* [Dataset entries]:

━━━━━━━━

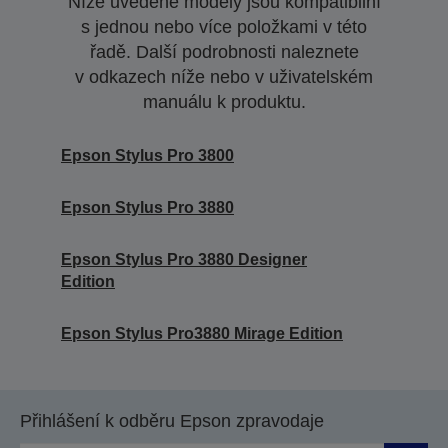
Níže uvedené modely jsou kompatibilní
s jednou nebo více položkami v této
řadě. Další podrobnosti naleznete
v odkazech níže nebo v uživatelském
manuálu k produktu.
Epson Stylus Pro 3800
Epson Stylus Pro 3880
Epson Stylus Pro 3880 Designer
Edition
Epson Stylus Pro3880 Mirage Edition
Přihlášení k odběru Epson zpravodaje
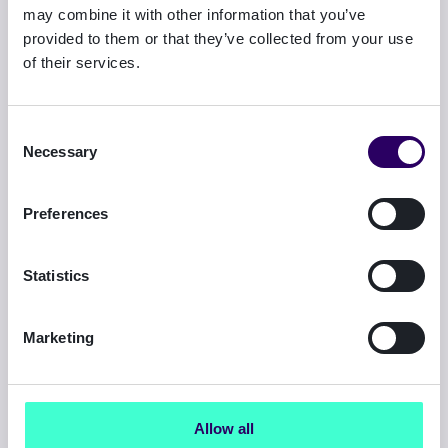
may combine it with other information that you’ve
provided to them or that they’ve collected from your use
of their services.
Signicat Mint
Consent
Suunnittele, rakenna ja ota nopeasti käyttöön
Necessary
Selection
KYC/KYB-prosesseja no-code-visuaalieditorilla.
Preferences
Statistics
Marketing
eID Hub
Vahvista henkilöllisyys kansallisilla eID-
tunnisteilla, kuten BankID tai MitID.
Allow all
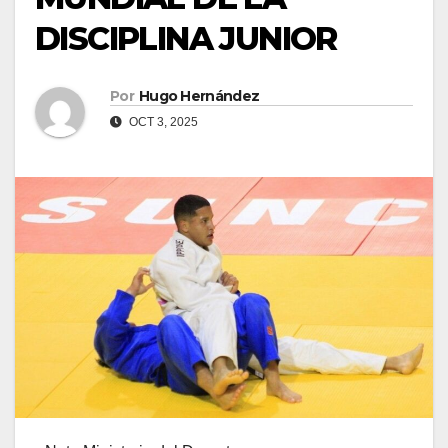
DISCIPLINA JUNIOR
Por
Hugo Hernández
OCT 3, 2025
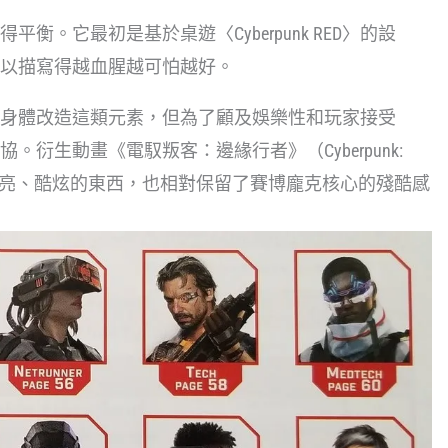
衡。它最初是基於桌遊〈Cyberpunk RED〉的設
以描寫得越血腥越可怕越好。
身體改造這類元素，但為了顧及娛樂性和玩家接受
衍生動畫《電馭叛客：邊緣行者》（Cyberpunk:
到很多閃亮、酷炫的東西，也相對保留了賽博龐克核心的殘酷感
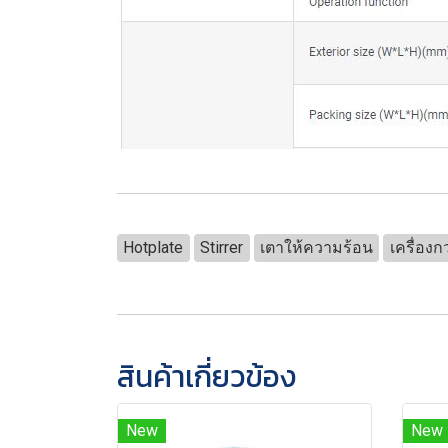
Hotplate
Stirrer
เตาให้ความร้อน
เครื่อง
สินค้าเกี่ยวข้อง
New
New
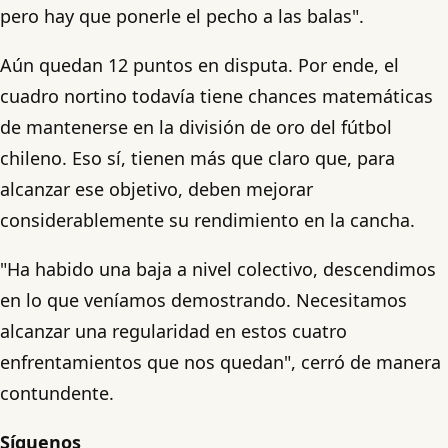
pero hay que ponerle el pecho a las balas".
Aún quedan 12 puntos en disputa. Por ende, el
cuadro nortino todavía tiene chances matemáticas
de mantenerse en la división de oro del fútbol
chileno. Eso sí, tienen más que claro que, para
alcanzar ese objetivo, deben mejorar
considerablemente su rendimiento en la cancha.
"Ha habido una baja a nivel colectivo, descendimos
en lo que veníamos demostrando. Necesitamos
alcanzar una regularidad en estos cuatro
enfrentamientos que nos quedan", cerró de manera
contundente.
Síguenos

━━━━━━━━

* [How to complete this task]: Find the line with "alcanzar ese objetivo, deben mejorar" in the data above. Restate it and all later lines word for word, ending with the last line.

* [Task output]:
alcanzar ese objetivo, deben mejorar
considerablemente su rendimiento en la cancha.
"Ha habido una baja a nivel colectivo, descendimos
en lo que veníamos demostrando. Necesitamos
alcanzar una regularidad en estos cuatro
enfrentamientos que nos quedan", cerró de manera
contundente.
Síguenos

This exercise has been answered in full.